Image Credit: Graphyoda/Netflix

Dong-eun figures out that Ye-sol’s biological father is Jae-joon and orchestrates things in such a way that the latter finds out, causing havoc in Yeon-jin’s life. In episode 8, Do-yeong confronts Dong-eun, having learned what his wife had done to the other woman and realizing that he is caught in the middle of a struggle between Dong-eun and Yeon-jin. At this point, Dong-eun holds all the cards. The most important among them is, of course, Ye-sol’s parentage. As part one ends, Do-yeong goes to see his wife, who has broken into Dong-eun’s apartment and found her revenge board. Dong-eun has likely told Do-yeong that he isn’t ye-Sol’s father. Information has power. By telling Do-yeong this, Dong-eun can alienate Yeon-jin from one of the main sources of her affluence.

Will Dong-eun Get Her Revenge?

Image Credit: Graphyoda/Netflix

By the end of part 1 of ‘The Glory,’ Dong-eun has already made significant progress in this regard. She causes the death of her old homeroom teacher at the hands of his own son, and Myeong-o is dead as well. As for Yeon-jin, her life faces an inevitable unraveling.

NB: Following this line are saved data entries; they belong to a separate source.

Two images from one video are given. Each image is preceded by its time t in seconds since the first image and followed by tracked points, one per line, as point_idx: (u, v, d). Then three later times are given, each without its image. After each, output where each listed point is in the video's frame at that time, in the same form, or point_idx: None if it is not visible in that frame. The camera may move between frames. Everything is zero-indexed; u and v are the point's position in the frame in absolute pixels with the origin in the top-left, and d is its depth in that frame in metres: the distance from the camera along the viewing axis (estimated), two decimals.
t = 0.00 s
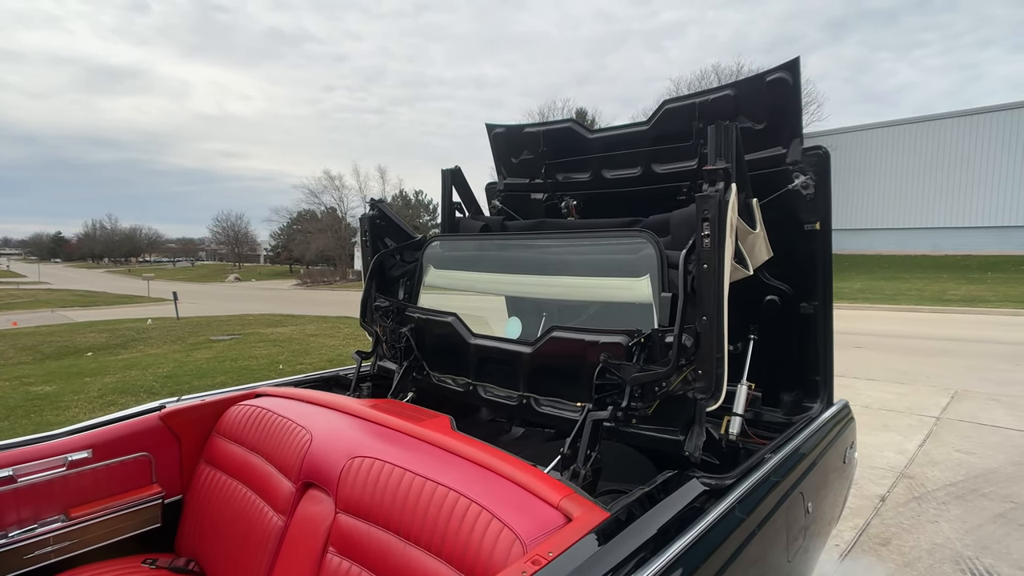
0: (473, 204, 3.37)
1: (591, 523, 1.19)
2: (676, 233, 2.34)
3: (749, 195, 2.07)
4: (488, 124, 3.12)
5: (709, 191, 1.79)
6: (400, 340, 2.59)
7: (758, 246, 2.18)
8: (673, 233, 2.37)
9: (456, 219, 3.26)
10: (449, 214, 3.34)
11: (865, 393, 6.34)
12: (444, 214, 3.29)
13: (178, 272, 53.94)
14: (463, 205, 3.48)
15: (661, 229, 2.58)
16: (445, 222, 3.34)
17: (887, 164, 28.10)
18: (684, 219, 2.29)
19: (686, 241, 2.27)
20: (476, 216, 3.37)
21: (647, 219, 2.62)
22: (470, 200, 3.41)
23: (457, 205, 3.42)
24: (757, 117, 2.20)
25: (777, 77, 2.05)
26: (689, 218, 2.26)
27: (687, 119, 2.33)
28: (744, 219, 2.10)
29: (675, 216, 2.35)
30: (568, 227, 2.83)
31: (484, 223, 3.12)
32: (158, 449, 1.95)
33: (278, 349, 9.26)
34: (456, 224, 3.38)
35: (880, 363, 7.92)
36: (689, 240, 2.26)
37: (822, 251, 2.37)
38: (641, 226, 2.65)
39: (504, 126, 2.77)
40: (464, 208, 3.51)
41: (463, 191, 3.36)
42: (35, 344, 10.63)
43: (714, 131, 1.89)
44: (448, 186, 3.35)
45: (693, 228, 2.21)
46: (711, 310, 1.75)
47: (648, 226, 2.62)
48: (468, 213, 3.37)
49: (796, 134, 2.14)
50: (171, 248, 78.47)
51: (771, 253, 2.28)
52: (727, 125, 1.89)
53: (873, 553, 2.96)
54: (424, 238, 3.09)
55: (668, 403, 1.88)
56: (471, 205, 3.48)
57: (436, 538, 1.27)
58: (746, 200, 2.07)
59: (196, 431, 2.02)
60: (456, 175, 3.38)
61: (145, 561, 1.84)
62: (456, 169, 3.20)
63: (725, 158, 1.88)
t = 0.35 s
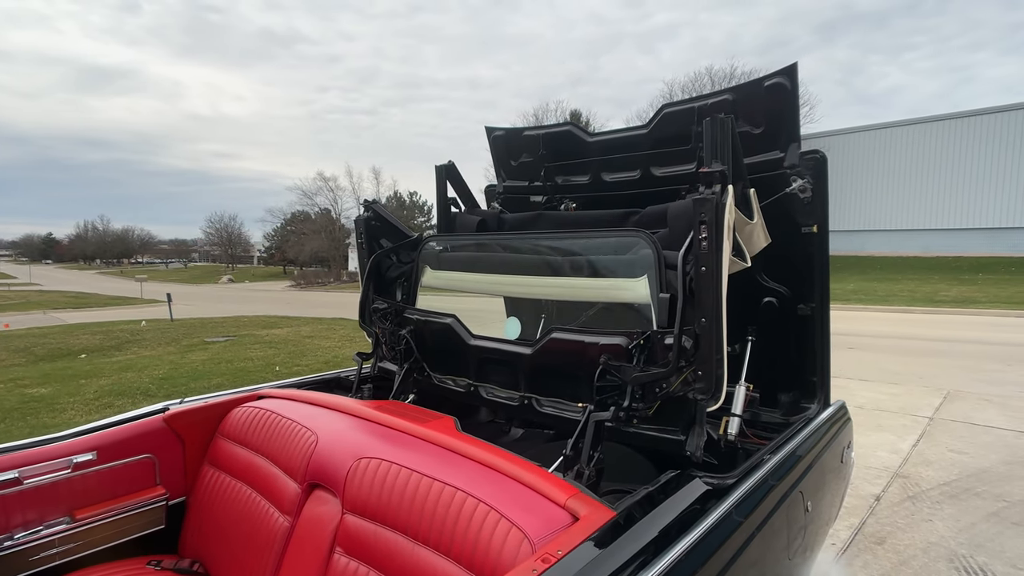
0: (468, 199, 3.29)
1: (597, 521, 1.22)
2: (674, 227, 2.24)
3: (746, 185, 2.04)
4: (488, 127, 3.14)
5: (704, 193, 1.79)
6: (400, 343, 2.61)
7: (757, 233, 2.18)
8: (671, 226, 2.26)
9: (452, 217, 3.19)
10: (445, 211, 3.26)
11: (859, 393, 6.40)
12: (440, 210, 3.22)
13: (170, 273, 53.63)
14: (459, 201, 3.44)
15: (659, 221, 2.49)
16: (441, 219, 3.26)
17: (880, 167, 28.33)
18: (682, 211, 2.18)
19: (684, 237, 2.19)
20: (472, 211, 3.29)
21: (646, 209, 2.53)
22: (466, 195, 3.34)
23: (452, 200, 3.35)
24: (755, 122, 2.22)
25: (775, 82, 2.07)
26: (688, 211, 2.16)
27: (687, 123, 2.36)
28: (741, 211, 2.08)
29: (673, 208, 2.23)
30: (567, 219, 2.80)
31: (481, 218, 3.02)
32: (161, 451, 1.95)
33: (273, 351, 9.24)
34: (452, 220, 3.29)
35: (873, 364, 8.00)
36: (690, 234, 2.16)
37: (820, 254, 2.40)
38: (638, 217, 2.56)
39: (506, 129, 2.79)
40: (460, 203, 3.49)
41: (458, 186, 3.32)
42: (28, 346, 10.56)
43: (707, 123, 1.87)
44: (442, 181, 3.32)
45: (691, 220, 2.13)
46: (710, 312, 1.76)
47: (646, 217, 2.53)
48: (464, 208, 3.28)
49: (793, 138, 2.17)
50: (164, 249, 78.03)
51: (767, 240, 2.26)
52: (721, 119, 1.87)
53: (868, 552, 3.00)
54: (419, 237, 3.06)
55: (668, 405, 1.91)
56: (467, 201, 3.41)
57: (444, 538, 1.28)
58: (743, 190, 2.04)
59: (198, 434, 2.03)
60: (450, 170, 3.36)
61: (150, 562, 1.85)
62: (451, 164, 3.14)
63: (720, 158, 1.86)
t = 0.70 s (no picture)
0: (465, 193, 3.23)
1: (606, 519, 1.24)
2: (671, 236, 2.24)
3: (745, 174, 2.04)
4: (490, 131, 3.17)
5: (700, 196, 1.77)
6: (402, 344, 2.62)
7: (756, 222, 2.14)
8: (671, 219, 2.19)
9: (449, 212, 3.16)
10: (442, 207, 3.17)
11: (855, 393, 6.45)
12: (436, 205, 3.13)
13: (165, 274, 53.36)
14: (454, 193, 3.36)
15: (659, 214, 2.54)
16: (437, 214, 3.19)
17: (874, 168, 28.51)
18: (681, 204, 2.13)
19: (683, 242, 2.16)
20: (469, 205, 3.24)
21: (644, 200, 2.59)
22: (462, 189, 3.26)
23: (449, 193, 3.25)
24: (755, 125, 2.21)
25: (775, 87, 2.06)
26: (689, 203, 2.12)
27: (687, 125, 2.39)
28: (740, 199, 2.06)
29: (673, 200, 2.17)
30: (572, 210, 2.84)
31: (479, 214, 3.03)
32: (167, 452, 1.96)
33: (271, 352, 9.22)
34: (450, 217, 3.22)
35: (869, 364, 8.07)
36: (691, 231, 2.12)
37: (819, 255, 2.44)
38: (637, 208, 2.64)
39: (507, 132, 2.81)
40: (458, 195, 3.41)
41: (453, 180, 3.23)
42: (24, 347, 10.52)
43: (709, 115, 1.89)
44: (437, 175, 3.22)
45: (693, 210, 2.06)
46: (711, 313, 1.76)
47: (643, 208, 2.61)
48: (461, 203, 3.23)
49: (792, 141, 2.19)
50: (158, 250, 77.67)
51: (768, 223, 2.23)
52: (723, 112, 1.88)
53: (866, 551, 3.03)
54: (413, 234, 3.00)
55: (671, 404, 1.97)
56: (463, 193, 3.35)
57: (453, 537, 1.30)
58: (741, 179, 2.04)
59: (204, 435, 2.03)
60: (446, 165, 3.26)
61: (156, 563, 1.86)
62: (446, 159, 3.07)
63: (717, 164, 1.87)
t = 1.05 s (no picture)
0: (463, 189, 3.23)
1: (614, 520, 1.26)
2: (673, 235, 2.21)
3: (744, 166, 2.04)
4: (491, 135, 3.19)
5: (702, 201, 1.78)
6: (403, 348, 2.64)
7: (756, 211, 2.12)
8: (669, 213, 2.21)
9: (450, 209, 3.24)
10: (438, 204, 3.22)
11: (851, 395, 6.50)
12: (433, 204, 3.19)
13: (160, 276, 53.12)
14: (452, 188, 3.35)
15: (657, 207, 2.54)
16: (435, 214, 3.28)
17: (868, 171, 28.69)
18: (681, 196, 2.13)
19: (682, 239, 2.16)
20: (467, 198, 3.28)
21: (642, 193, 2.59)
22: (460, 184, 3.25)
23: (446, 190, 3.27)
24: (754, 131, 2.24)
25: (774, 93, 2.08)
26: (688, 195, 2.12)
27: (688, 130, 2.42)
28: (738, 192, 2.05)
29: (672, 194, 2.18)
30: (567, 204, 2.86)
31: (478, 210, 3.12)
32: (174, 455, 1.97)
33: (269, 354, 9.21)
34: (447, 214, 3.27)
35: (865, 366, 8.11)
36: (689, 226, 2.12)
37: (818, 260, 2.47)
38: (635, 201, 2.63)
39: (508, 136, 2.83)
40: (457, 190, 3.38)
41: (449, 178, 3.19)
42: (19, 350, 10.46)
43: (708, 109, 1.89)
44: (434, 173, 3.18)
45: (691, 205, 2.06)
46: (713, 317, 1.76)
47: (642, 200, 2.60)
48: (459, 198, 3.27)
49: (791, 147, 2.22)
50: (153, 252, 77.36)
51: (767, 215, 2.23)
52: (722, 106, 1.87)
53: (865, 551, 3.05)
54: (410, 233, 2.96)
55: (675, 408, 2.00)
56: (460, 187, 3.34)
57: (463, 538, 1.31)
58: (739, 171, 2.04)
59: (210, 438, 2.04)
60: (442, 161, 3.21)
61: (163, 566, 1.87)
62: (441, 155, 3.01)
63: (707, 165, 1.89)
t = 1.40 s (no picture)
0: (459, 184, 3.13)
1: (620, 520, 1.28)
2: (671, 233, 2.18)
3: (742, 157, 1.96)
4: (492, 139, 3.21)
5: (701, 206, 1.73)
6: (405, 350, 2.66)
7: (753, 200, 2.11)
8: (666, 207, 2.13)
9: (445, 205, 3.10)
10: (434, 200, 3.11)
11: (847, 396, 6.54)
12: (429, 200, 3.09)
13: (156, 279, 52.97)
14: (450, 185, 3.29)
15: (654, 198, 2.44)
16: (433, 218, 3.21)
17: (864, 173, 28.85)
18: (679, 190, 2.05)
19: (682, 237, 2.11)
20: (464, 194, 3.15)
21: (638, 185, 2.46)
22: (456, 180, 3.16)
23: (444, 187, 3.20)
24: (752, 135, 2.27)
25: (772, 98, 2.10)
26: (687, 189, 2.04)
27: (686, 135, 2.45)
28: (736, 184, 1.98)
29: (668, 187, 2.09)
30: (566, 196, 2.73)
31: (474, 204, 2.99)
32: (179, 456, 1.98)
33: (267, 357, 9.21)
34: (445, 210, 3.15)
35: (860, 367, 8.17)
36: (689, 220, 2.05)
37: (817, 263, 2.50)
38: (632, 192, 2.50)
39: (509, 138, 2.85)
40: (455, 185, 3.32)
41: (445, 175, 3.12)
42: (15, 353, 10.43)
43: (705, 102, 1.76)
44: (429, 170, 3.12)
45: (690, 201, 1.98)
46: (712, 321, 1.75)
47: (639, 192, 2.48)
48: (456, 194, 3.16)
49: (789, 152, 2.26)
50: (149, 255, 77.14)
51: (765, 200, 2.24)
52: (719, 100, 1.76)
53: (863, 552, 3.08)
54: (406, 233, 2.94)
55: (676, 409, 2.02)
56: (458, 183, 3.27)
57: (470, 539, 1.33)
58: (738, 163, 1.96)
59: (215, 440, 2.06)
60: (438, 158, 3.16)
61: (168, 567, 1.89)
62: (435, 153, 2.95)
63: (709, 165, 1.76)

I think we can safely presume that she will succeed in getting her revenge, but the cost of it will be too much to bear for her. A part of Dong-eun seems to know that she is heading toward an inevitable doom and has likely accepted that fate. For her, there is no future beyond revenge. However, with Yeo-jeong in her life, we can hope against hope that she will find a modicum of peace when all this is over.